The AIIMS chief also expressed concern about a surge during the festival season. But added that India’s coronavirus situation was satisfying as the numbers were going down. “It is important to sustain the downward trend for the next 2-3 months; then we can say we have been successful in getting over the pandemic,” he added.
The doctor said that if cases increase, officials may have to consider regional lockdowns, and local containment zones may have to be identified. He added that aggressive contact tracing has to be done, but “Covid fatigue” has been prevalent among healthcare workers.
Guleria said there had to be equal distribution of vaccines in developing and developed countries so that it reaches those who need it instead of “vaccine nationalism”. He added that a country that makes them should not be the only one using it.
In October, World Health Organization chief Tedros Adhanom Ghebreyesus had warned against “vaccine nationalism” and urged countries to show solidarity at the time of rollout. Over 100 vaccines are being developed around the world to tackle the coronavirus pandemic. A vaccine developed with University of Oxford has been widely seen as one of the leading candidates against the infection.
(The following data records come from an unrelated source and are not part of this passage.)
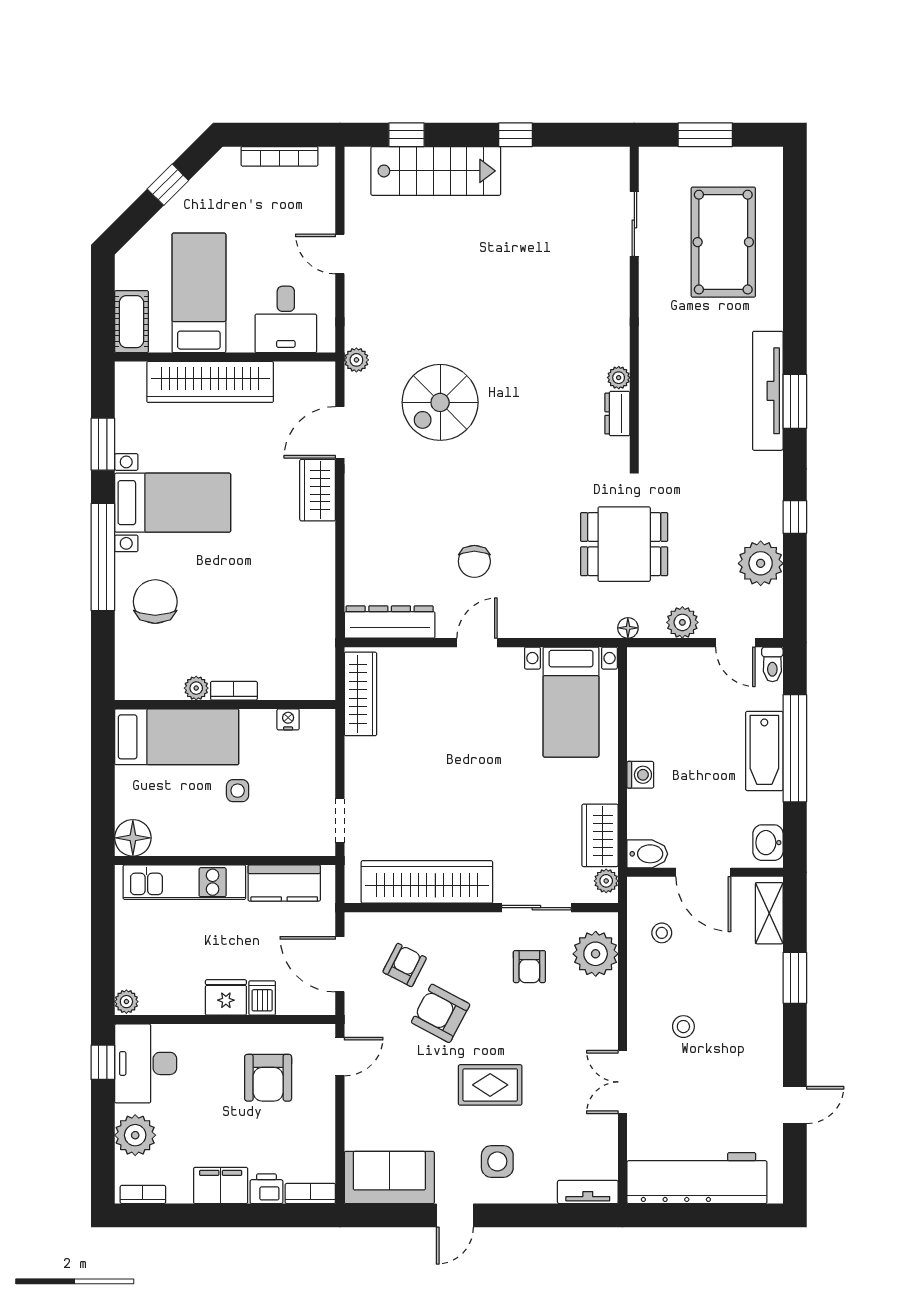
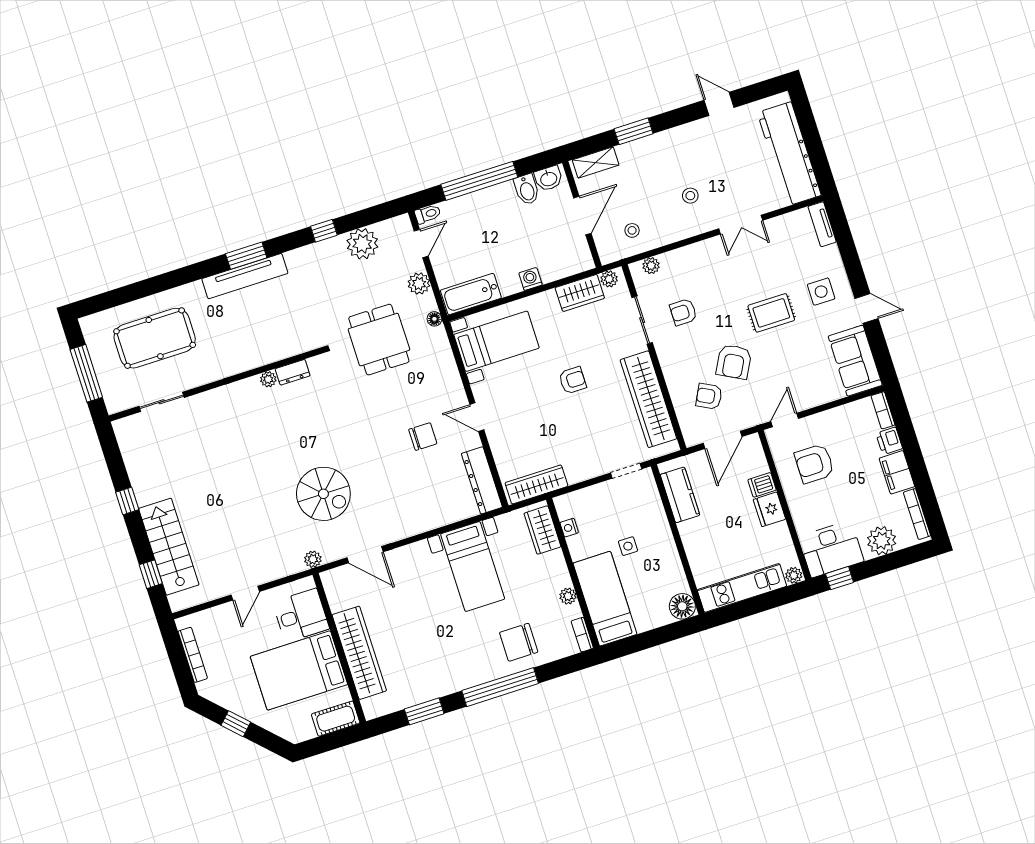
window: (705, 135) -> (86, 373), width x1.44
bed: (199, 293) -> (299, 670), width x1.50
wardrobe: (318, 490) -> (542, 530), moved, turned 90
bed with nightstands: (173, 503) -> (473, 566), moved, turned 180
bookcase: (234, 691) -> (582, 635), moved
bathtub: (764, 751) -> (471, 294), moved, turned 180
armchair: (485, 788) -> (572, 380), added
bidet: (647, 854) -> (527, 189), moved, turned 180
kitchen unit: (184, 882) -> (742, 588), moved, turned -90
plant: (596, 954) -> (651, 266), width x0.53, depth x0.53
armchair: (529, 967) -> (683, 312), turned 180
door: (340, 1057) -> (785, 420), hinge flipped
armchair: (268, 1078) -> (814, 464), turned 180
rug: (490, 1085) -> (771, 313), turned 90
bookcase: (143, 1194) -> (917, 514), width x1.56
Earlier in the day, India recorded 45,684 Covid-19 cases, pushing the tally in the country to 85,07,754, according to the health ministry’s data. The toll rose by 559 to 1,26,121 in 24 hours. There are 5,12,665 active cases and 78,68,968 recoveries. India has tested 11,77,36,791 samples so far, the Indian Council of Medical Research said.
Delhi’s third ‘Covid wave’ to end soon: Satyendar Jain
Delhi Health Minister Satyendar Jain on Sunday said the Capital seems to have hit the peak of its third “Covid wave”, and hinted that the number of new infections may go down soon.
“The first wave peaked on June 23 [3,947 cases], the second on September 17 [4,473 cases], and this is the third wave with more than 7,000 cases,” he said, according to NDTV. “We feel the number should come down after this.”
Delhi registered 6,953 new infections on Saturday after recording 7,178 cases on Friday. The city has reported over 6,000 daily cases for the last five days, and over 5,000 cases since October 29.
Jain also raised the matter of reservation of intensive care unit beds in private hospitals. “We have added 1,185 beds to the ones already available. Of these, 110 are ICU beds and 685 are in private hospitals...” he added. “We will now approach the Supreme Court to challenge Delhi High Court’s stay.”
The minister said that government hospitals have ICU beds but locals from other states prefer private facilities, leading to a crunch at some places.
On November 4, Jain said the government will move the Supreme Court against the High Court order on reservation of 80% beds in private hospitals.